Filter the entries beneath this task, copying only the lines that hold the word "progress".

-- Data records follows --

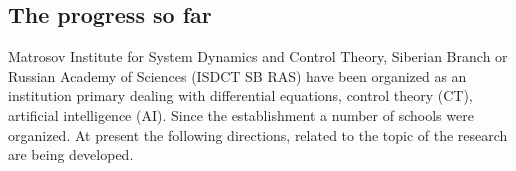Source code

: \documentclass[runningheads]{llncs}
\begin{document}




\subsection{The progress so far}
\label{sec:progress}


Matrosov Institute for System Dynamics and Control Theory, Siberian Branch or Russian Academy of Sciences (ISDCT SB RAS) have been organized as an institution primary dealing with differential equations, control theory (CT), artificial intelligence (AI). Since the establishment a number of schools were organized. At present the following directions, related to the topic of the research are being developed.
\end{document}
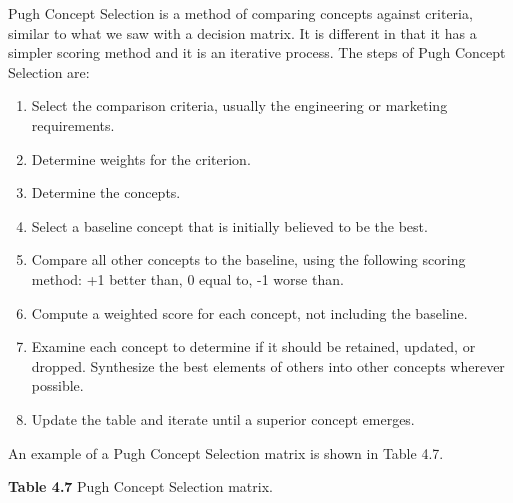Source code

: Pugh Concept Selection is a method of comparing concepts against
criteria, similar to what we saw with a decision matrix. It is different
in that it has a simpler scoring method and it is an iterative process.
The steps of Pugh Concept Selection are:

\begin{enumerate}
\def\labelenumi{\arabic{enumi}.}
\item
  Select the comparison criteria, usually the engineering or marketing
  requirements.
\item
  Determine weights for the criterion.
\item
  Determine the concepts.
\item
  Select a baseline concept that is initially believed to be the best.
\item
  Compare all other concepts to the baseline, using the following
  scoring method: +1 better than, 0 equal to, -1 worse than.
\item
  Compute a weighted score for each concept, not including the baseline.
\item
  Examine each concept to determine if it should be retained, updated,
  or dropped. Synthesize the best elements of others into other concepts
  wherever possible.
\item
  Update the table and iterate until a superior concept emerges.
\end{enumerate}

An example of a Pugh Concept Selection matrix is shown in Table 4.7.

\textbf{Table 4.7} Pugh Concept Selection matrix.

-- Data records concluded --

* Completed task:
\subsection{The progress so far}
\label{sec:progress}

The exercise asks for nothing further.